Strike cuts Norwegian oil, gas output
BY KJETIL MALKENES HOVLAND
OSLO--A Norwegian oil workers' strike has shut down 240,000 barrels a day, or 15%, of the country's oil production, and 11.9 million cubic meters a day, or 7%, of its natural-gas output, the Oil Industry Association told Dow Jones Newswires Wednesday, a significant cut which could push oil prices upwards.
The strike was launched Sunday, due to a disagreement about an early pensions deal. Some 700 oil workers on four different offshore installations, including the Heidrun and Oseberg platforms, are now striking.
Unions will consider Friday whether to expand the strike, a move which would take effect July 3.

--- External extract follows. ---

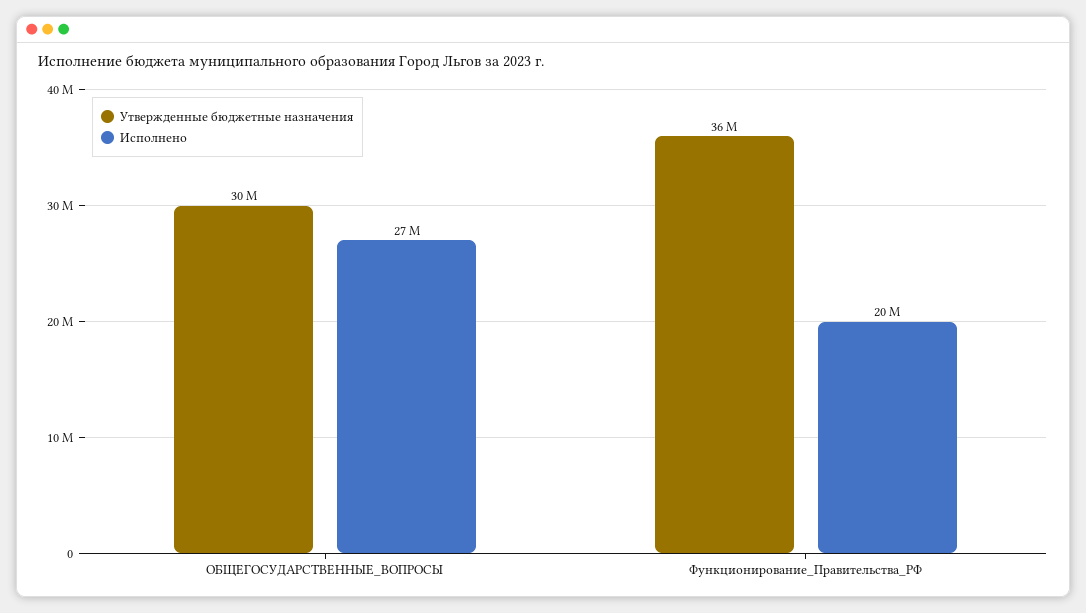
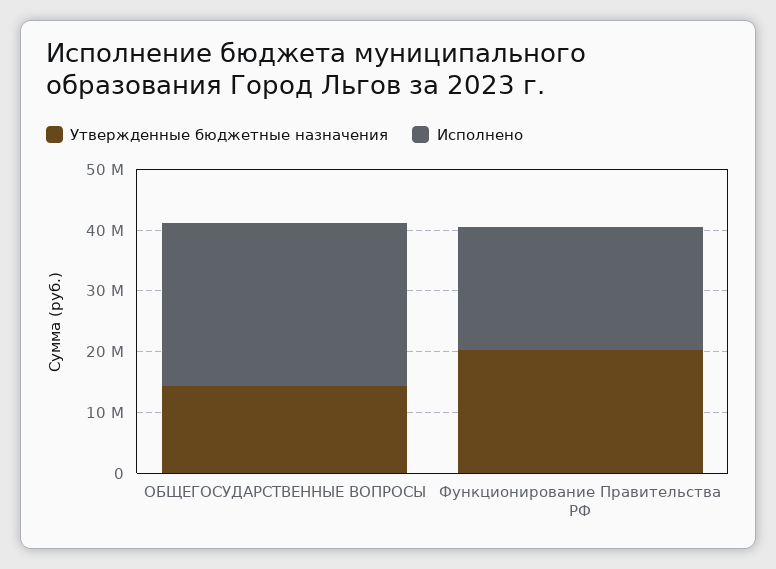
Утвержденные бюджетные назначения, ОБЩЕГОСУДАРСТВЕННЫЕ_ВОПРОСЫ: 30000000 -> 14000000
Утвержденные бюджетные назначения, Функционирование_Правительства_РФ: 36000000 -> 20000000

"The companies' losses are now 201 million kronor ($33 million) per day," Oil Industry Association spokeswoman Eli Ane Nedreskar told Dow Jones Newswires. "That means that the companies have lost NOK744 million since the strike began Sunday. Friday night we will reach NOK1 billion."
The strike has affected the Norwegian oil giant Statoil ASA (STO) the most. The company said Tuesday it had to shut down four new installations and that it was losing NOK150 million a day.
Offshore unions said that no new negotiations were planned for now, and that they haven't heard from the Oil Industry Association, which has denied discussing pensions as part of wage agreements.
"No, nothing at all. But we haven't been going on for that many days yet," said Leif Sande, leader of Industri Energi, one three striking unions. "The longest strike ever in the oil sector lasted for 12 weeks. The longest one I've taken part in lasted for five weeks."
The Oil Industry Association said out of the oil companies' losses, NOK148 million a day was due to production shut downs. About NOK50 million was due to other costs, such as a delay in the work on the BP PLC (BP)-operated Skarv floating production and storage unit, which is set to produce from the fourth quarter, and costs related to the shutdown of Statoil's west coast Tjeldbergodden methanol plant.
The strike is shutting down production on the Norwegian continental shelf only a few days before the European Union launches an oil embargo against Iran on July 1, and could add upwards pressure to the oil price, which earlier this month fell below $90 from around $130 in March, but turned somewhat upwards Tuesday.
"If [the strike] lasts for a while, it could have an extra effect here in Europe, especially due to the upcoming embargo," said Nordea analyst Thina Saltvedt.
For now, the strike has stopped production at Oseberg, Oseberg East, Oseberg South, Heidrun, Huldra, Veslefrikk and Brage.
The total oil and gas production from these fields equaled 391,127 barrels a day in March and 290,663 barrels a day in April, according to figures retrieved from the Norwegian Petroleum Directorate's oil field database.
Production numbers can vary significantly from month to month, due to maintenance and price considerations.
The government of Norway doesn't comment whether it will take action to stop the strike, or what it takes for it to ask Parliament to impose compulsory arbitration, in which a committee forces the parties into an agreement.
The Norwegian government has been criticized by the International Labor Organization for curbing workers' right to strike on previous occasions, and is likely to be reluctant to end the strike as long as people's life and health is not in danger.